Se dubbi non esistono sulla data di nascita, se è inconfutabile che quando il Galli venne alla luce i genitori Antonio Galli e Livia Signorini abitassero a Perticara ( al tempo frazione del Comune di Talamello ) nelle case dell’Amministrazione della Miniera di Zolfo, in quanto il padre fu inviato assieme ad altri tecnici dalla nuova proprietà della Miniera, la Soc. Sulfurea di Romagna a riattivare le produzioni di Zolfo dopo il fallimento della vecchia società gestrice, sarebbe bene a questo punto capire il perché si continui ad asserire che il Galli nacque a Talamello, oppure se così fosse dare una spiegazione documentale di come la madre in quel preciso giorno potesse trovarsi a Talamello.
Un po’ come la storia di Gesù, sempre ricordato come il Nazareno ma, dato inconfutabile, che storicamente nacque a Betlemme.
Il piccolo Amintore fu battezzato a Talamello che al tempo poteva fregiarsi di avere la fonte battesimale, cosa che a Perticara non esisteva.
Utile al fine di mettere ordine in merito alla questione, del luogo di nascita, leggere attentamente la pag. 9 del libro “ Il luogo di nascita di Amintore Galli” di Italo Pascucci ( Ed. “ Associazione Pro Sanleo) dove viene citato per intero l’atto redatto dall’Arciprete Francesco Tomasetti, parroco di Talamello ( atto di nascita n. 593, registrato presso i documenti esistenti presso l’Archivio della Parrocchia di Talamello):
Nell’ atto si legge:
“ Die 12 Octobris 1845. Domina Livia Signorini uxor Domini Antonii Galli Ariminenses modo Perticariae degentes peperit hodie albente die puerum quem solemniter baptizavi et vocavi Amintorem, Claudium, Flaminium, pro neonato responderum Dominus Franciscus Zaccarelli Mondajini Ispector salis et Domina Rosa Monti huius terrae, f.
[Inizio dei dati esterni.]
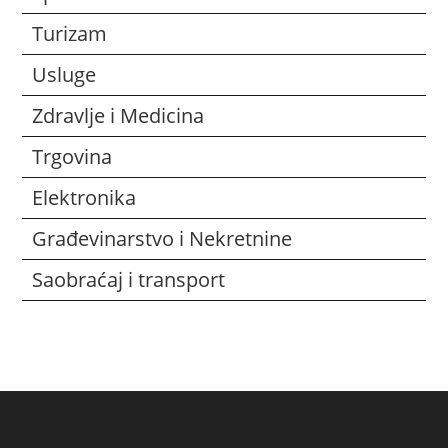
Turizam
Usluge
Zdravlje i Medicina
Trgovina
Elektronika
Građevinarstvo i Nekretnine
Saobraćaj i transport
Ita est.f. F.C.T.A.T.”
Il bello del latino è che è come la matematica, pertanto, in queste poche righe, è racchiusa la risposta di dove il Galli sicuramente vide la luce.
Altri indizi di questo “intricato pazle” sono i luoghi di nascita dei fratelli: due sorelle, Eroteide e Ezifola, nate a Perticara e morte bambine.
Un secondo fratello maschio Claudio nasce a Perticara, viene battezzato a s. Donato di S. Agata Feltria, lui pure morto appena nato.
La fama mondiale di Amintore Galli deriva dal fatto di aver scritto la Musica dell’Inno dei Lavoratori.
Il motivo non fu scritto per questo fine, ma venne composto per un ricreatorio giovanile di Milano.
Fu la felice intuizione di Filippo Turati che scrisse le parole adattandole al motivo.
Da questo connubio possiamo asserire che è nato un inno, conosciuto in tutto il mondo , come il più bell’ inno italiano.
Il giudizio di Mons. Don Pietro Cappella, parroco di Perticara e tenace ricercatore storico sulla figura del Galli, sull’Inno dei lavoratori: “riflette il carattere e la natura dell’Autore e porta il calore e la spinta travolgente subito respirata tra i minatori di Perticara”.
Ma non c’è ne voglia Don Pietro se un po’ di merito lo diamo anche all’acqua benedetta di Talamello.